O que sou então? Sou uma pessoa que tem um coração que por vezes percebe, sou uma pessoa que pretendeu pôr em palavras um mundo ininteligível e um mundo impalpável. Sobretudo uma pessoa cujo coração bate de alegria levíssima quando consegue em uma frase dizer alguma coisa sobre a vida humana ou animal.
Não telefono para mais ninguém. Quem quiser que me procure. E vou me fazer de rogada. Agora acabou-se a brincadeira.
Vou continuar, é exatamente da minha natureza nunca me sentir ridícula, eu me aventuro sempre, entro em todos os palcos.
Todo caso de loucura é que alguma coisa voltou. Os possessos, eles não são possuídos pelo que vem, mas pelo que volta.
As árvores estavam carregadas, o mundo era tão rico que apodrecia.
Amor é não ter. Inclusive amor é a desilusão do que se pensava que era amor. E não é prêmio, por isso não envaidece.
E eu impávida finjo que não tenho dono. Pontas de cigarro apagadas eu recebo. Um dia vou pegar fogo.

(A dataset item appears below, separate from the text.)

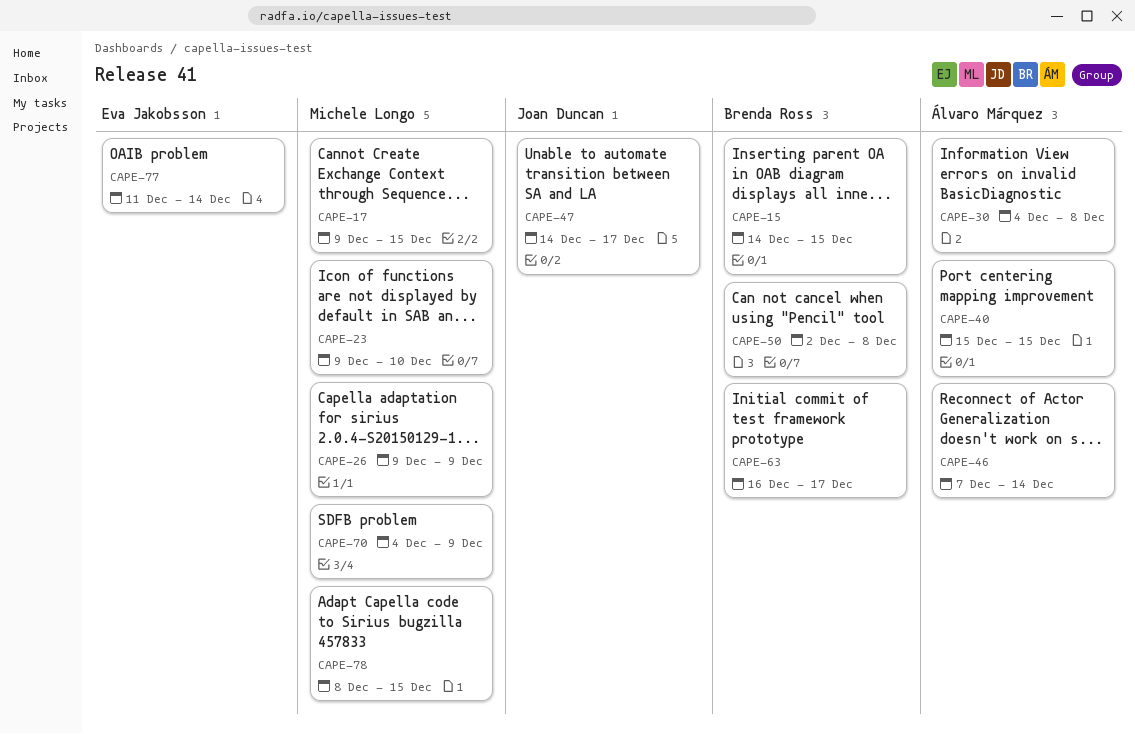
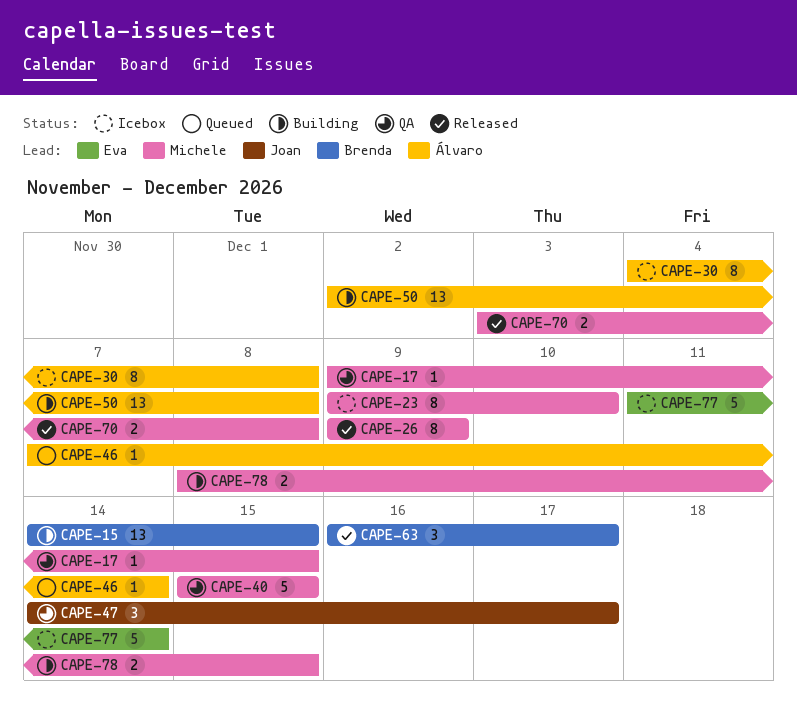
CAPE-40, owner: Álvaro Márquez -> Michele Longo
CAPE-50, owner: Brenda Ross -> Álvaro Márquez
CAPE-70, start: Dec 4 -> Dec 3
CAPE-70, due: Dec 9 -> Dec 8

De noite fico sozinha no escuro, vazia, pousada num canto do chão. Meu silêncio fede. Ai de mim, que sou o receptáculo da morte das coisas.
O esquecimento das coisas é minha válvula de escape. Esqueço muito por necessidade.
Que o Deus me ajude a conseguir o impossível, só o impossível me importa.
Mas tenho medo do que é novo e tenho medo de viver o que não entendo.
Quando estou sozinha procuro não pensar porque tenho medo de de repente pensar uma coisa nova demais para mim mesma.
O ar tinha gosto de sábado. E de súbito os dois eram raros, a raridade no ar. Eles se sentiam raros, não fazendo parte das mil pessoas que andavam pelas ruas. Os dois às vezes eram coniventes, tinham uma vida secreta porque ninguém os compreenderia. E mesmo porque os raros são perseguidos pelo povo que não tolera a insultante ofensa dos que se diferenciavam.
Não sou pretensiosa. Escrevo para mim, para que eu sinta a minha alma falando e cantando, às vezes chorando...
As almas fracas como você são facilmente levadas a qualquer loucura com um olhar apenas por almas fortes como a minha.
Eu sonho acordada, mesmo como uma mocinha de quinze anos. É o que se chama de sonho estéril. Imagino conversas, imagino situações e cenas – pareço nunca ter tido nenhuma experiência.
Nós ainda somos moços, podemos perder algum tempo sem perder a vida inteira.
Não façamos esforços inúteis, pois o amor nasce ou não espontaneamente, mas nunca por força de imposição. Às vezes é inútil esforçar-se demais... nada se consegue; outras vezes, nada damos e o amor se rende a nossos pés. Os sentimentos são sempre uma surpresa. Nunca foram uma caridade mendigada, uma compaixão ou um favor concedido.
Parece que às vezes sou espontânea demais e isso me torna engraçada.